TASK STATEMENT – Copying nothing before it, reproduce the line that holds "ПРОИЗВОДИТЕЛЬ" and every line after it in the data, exactly.

*** DATA FOR THIS TASK Section Begins ***

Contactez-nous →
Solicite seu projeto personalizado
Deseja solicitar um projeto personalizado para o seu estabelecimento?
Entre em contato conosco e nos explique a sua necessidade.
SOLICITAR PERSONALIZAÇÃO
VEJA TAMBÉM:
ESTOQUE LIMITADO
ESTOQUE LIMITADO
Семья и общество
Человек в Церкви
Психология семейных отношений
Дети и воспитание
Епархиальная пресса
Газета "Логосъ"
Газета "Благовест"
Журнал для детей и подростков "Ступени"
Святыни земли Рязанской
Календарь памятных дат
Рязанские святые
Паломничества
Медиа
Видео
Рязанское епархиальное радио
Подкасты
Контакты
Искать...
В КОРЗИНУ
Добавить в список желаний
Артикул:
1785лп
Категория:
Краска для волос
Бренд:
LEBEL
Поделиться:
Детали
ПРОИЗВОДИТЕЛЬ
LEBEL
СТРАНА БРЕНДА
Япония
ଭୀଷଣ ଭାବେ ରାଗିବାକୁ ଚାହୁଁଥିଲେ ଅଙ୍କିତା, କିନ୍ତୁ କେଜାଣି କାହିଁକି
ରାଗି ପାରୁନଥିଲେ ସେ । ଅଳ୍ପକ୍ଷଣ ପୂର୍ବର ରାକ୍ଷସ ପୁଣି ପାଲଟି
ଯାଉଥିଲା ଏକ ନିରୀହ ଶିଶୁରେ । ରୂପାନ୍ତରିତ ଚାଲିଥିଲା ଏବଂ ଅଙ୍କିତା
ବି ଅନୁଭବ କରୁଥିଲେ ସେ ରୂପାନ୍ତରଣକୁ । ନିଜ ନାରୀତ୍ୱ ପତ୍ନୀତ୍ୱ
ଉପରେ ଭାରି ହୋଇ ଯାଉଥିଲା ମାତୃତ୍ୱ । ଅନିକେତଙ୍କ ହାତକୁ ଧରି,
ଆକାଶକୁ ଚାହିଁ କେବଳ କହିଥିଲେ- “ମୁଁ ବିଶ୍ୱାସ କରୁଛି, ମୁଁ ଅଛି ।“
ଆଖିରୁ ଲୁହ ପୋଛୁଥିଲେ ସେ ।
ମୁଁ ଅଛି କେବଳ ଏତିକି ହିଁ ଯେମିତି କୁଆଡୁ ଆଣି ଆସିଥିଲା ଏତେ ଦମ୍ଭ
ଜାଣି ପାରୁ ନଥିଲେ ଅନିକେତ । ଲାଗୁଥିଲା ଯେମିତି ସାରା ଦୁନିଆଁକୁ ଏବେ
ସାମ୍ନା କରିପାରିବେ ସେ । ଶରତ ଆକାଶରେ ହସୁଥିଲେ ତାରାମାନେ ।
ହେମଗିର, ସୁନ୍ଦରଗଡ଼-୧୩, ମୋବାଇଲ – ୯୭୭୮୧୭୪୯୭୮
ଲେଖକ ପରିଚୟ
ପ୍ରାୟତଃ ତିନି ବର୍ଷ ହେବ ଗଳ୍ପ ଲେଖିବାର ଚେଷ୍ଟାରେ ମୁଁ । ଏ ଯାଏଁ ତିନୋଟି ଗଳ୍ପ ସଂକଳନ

*** DATA FOR THIS TASK Section Ends ***

FINISHED EXERCISE –
ПРОИЗВОДИТЕЛЬ
LEBEL
СТРАНА БРЕНДА
Япония
ଭୀଷଣ ଭାବେ ରାଗିବାକୁ ଚାହୁଁଥିଲେ ଅଙ୍କିତା, କିନ୍ତୁ କେଜାଣି କାହିଁକି
ରାଗି ପାରୁନଥିଲେ ସେ । ଅଳ୍ପକ୍ଷଣ ପୂର୍ବର ରାକ୍ଷସ ପୁଣି ପାଲଟି
ଯାଉଥିଲା ଏକ ନିରୀହ ଶିଶୁରେ । ରୂପାନ୍ତରିତ ଚାଲିଥିଲା ଏବଂ ଅଙ୍କିତା
ବି ଅନୁଭବ କରୁଥିଲେ ସେ ରୂପାନ୍ତରଣକୁ । ନିଜ ନାରୀତ୍ୱ ପତ୍ନୀତ୍ୱ
ଉପରେ ଭାରି ହୋଇ ଯାଉଥିଲା ମାତୃତ୍ୱ । ଅନିକେତଙ୍କ ହାତକୁ ଧରି,
ଆକାଶକୁ ଚାହିଁ କେବଳ କହିଥିଲେ- “ମୁଁ ବିଶ୍ୱାସ କରୁଛି, ମୁଁ ଅଛି ।“
ଆଖିରୁ ଲୁହ ପୋଛୁଥିଲେ ସେ ।
ମୁଁ ଅଛି କେବଳ ଏତିକି ହିଁ ଯେମିତି କୁଆଡୁ ଆଣି ଆସିଥିଲା ଏତେ ଦମ୍ଭ
ଜାଣି ପାରୁ ନଥିଲେ ଅନିକେତ । ଲାଗୁଥିଲା ଯେମିତି ସାରା ଦୁନିଆଁକୁ ଏବେ
ସାମ୍ନା କରିପାରିବେ ସେ । ଶରତ ଆକାଶରେ ହସୁଥିଲେ ତାରାମାନେ ।
ହେମଗିର, ସୁନ୍ଦରଗଡ଼-୧୩, ମୋବାଇଲ – ୯୭୭୮୧୭୪୯୭୮
ଲେଖକ ପରିଚୟ
ପ୍ରାୟତଃ ତିନି ବର୍ଷ ହେବ ଗଳ୍ପ ଲେଖିବାର ଚେଷ୍ଟାରେ ମୁଁ । ଏ ଯାଏଁ ତିନୋଟି ଗଳ୍ପ ସଂକଳନ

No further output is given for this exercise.